El Guincho- Pop Negro

New Review of El Guincho's Pop Negro, an insanely fun, joyous album (musically, can't speak for the esp. lyrics).

Tuesday, October 5, 2010

There’s a difference in me lifestyle

Fascinating post at this newly discovered blog on the above-posted mythical song by "Sex Boots Dread". It speaks wonders to the still-prevalent homophobia in the reggae scene that these goofy songs of a gay rasta still remain somewhat of a mystery.

Meat is Mirror

The ever-wonderful Anwyn Crawford on the history of meat as outfit, misogyny, and metaphor in music at Frieze.

What? No Mention of Skinny Puppy, though?

Sunday, October 3, 2010

Of Good Stock

Great breakdown at Lenin's Tomb of how racism has moved it's basis from biology to culture and how market forces drive this (using British culture as it's case study, but it wouldn't be hard to draw up an American correlate)

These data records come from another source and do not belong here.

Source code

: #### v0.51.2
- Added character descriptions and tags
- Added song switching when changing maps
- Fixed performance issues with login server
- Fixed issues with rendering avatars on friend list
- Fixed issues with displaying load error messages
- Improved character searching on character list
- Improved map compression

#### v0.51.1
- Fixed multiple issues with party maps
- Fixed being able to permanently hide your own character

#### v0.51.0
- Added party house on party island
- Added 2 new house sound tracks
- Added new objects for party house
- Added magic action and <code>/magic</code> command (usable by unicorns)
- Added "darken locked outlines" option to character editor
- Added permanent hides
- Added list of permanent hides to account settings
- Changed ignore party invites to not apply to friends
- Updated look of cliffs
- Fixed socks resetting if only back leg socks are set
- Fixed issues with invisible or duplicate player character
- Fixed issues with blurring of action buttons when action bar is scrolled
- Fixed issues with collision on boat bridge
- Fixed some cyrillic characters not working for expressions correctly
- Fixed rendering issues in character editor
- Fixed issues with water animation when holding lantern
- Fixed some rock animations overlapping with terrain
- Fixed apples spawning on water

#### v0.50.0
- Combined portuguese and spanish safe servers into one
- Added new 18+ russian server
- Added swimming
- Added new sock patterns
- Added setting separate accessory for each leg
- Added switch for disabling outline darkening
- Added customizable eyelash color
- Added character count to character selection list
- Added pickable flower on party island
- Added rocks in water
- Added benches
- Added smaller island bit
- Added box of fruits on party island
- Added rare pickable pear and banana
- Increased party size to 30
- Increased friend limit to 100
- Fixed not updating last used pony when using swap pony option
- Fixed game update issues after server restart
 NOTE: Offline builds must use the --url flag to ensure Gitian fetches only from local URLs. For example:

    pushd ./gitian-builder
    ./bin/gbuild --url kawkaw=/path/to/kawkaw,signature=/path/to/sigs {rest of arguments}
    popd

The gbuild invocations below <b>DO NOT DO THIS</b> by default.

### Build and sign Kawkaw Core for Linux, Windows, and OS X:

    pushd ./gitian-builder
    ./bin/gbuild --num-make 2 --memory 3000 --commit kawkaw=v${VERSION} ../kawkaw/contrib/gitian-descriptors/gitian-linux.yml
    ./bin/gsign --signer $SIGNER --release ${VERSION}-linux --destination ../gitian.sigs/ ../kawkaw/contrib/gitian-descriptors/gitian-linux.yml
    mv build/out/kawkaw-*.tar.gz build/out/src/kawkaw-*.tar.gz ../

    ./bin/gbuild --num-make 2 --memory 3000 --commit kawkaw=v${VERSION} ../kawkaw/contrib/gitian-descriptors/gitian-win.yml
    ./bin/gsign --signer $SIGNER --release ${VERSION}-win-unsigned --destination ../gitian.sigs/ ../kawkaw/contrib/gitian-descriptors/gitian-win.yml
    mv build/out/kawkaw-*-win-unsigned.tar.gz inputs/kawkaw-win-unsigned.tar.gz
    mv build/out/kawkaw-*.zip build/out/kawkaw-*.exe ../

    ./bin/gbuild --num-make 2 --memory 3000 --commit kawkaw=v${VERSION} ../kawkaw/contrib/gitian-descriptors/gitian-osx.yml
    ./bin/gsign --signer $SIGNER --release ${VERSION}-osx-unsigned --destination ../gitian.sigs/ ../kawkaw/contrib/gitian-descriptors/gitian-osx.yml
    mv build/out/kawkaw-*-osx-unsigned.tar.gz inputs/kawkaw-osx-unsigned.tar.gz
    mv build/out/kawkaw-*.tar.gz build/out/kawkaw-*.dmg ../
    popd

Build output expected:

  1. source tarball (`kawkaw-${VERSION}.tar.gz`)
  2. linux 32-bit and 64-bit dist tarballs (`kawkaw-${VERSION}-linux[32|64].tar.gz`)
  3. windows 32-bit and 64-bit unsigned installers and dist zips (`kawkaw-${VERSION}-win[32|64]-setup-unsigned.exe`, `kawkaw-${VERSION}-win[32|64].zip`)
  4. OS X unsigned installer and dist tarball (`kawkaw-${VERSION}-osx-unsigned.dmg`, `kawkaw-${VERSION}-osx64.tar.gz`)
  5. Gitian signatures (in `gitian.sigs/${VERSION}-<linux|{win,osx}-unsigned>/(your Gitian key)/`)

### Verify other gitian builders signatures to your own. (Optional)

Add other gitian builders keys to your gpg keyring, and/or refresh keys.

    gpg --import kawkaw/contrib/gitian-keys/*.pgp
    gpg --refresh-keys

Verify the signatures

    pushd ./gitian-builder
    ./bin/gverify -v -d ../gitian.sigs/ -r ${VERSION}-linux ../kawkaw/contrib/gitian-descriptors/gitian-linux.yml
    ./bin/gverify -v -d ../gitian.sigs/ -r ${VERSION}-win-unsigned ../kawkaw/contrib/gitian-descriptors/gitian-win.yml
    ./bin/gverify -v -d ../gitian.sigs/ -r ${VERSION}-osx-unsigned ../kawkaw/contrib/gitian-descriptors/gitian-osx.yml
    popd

It's not that Obama's black, it's the type of black person he is...

Forever In Your Debt

Interesting post at the BBC by Adam Curtis (Power of Nightmares, Century of the Self) with an interesting conspiracy theory on how the neoliberal debt economy was potentially grown out of a need to satiate a public au courant of growing class inequalities. The idea is that if you create an economy where the poor can afford to climb up the ladder by wafting through a mountain of debt, it'll keep them out of the streets. Credit was the great equalizer, except that it inordinately made rich banks richer and indebted consumers bankrupt.

He shows some videos from the Beeb too that bear witness to the old attitude, which painted people spending "beyond their means" as terrible people (ie, they didn't recognize their place in the lower castes). You see this puritanical sentiment reiterated consistently among the Adbusters left (ie, we should all simplify our lives, consume less, not enjoy the excess products of a corrupt/exploitative system, and ignore culture to build some kind of utopian alterna-capitalism with no real stakes against its rival power structure), preaching an ascetics that kind of functions as the countercultural equivalent of catholic guilt. One kept help but suggest that the prevalence of this attitude is one reason the radical left has remained relatively impotent amidst the vast neoliberal takeover of the public and semi-public sectors. More prominently, you saw this attitude as the immediate defense of the CNBC crowd in the wake of the recession of '08 (ie, Rick Santelli's admonishment of the "losers" who couldn't pay back their adjustable-rate loans). The money of these awful people was, of course, welcome by Wall Street and incorporated into the deluge of nubureacracy that showed perpetual growth where there was none, a falsified public relations paperwork complex whose sole design was the recursive expansion of itself as prognostic mechanism.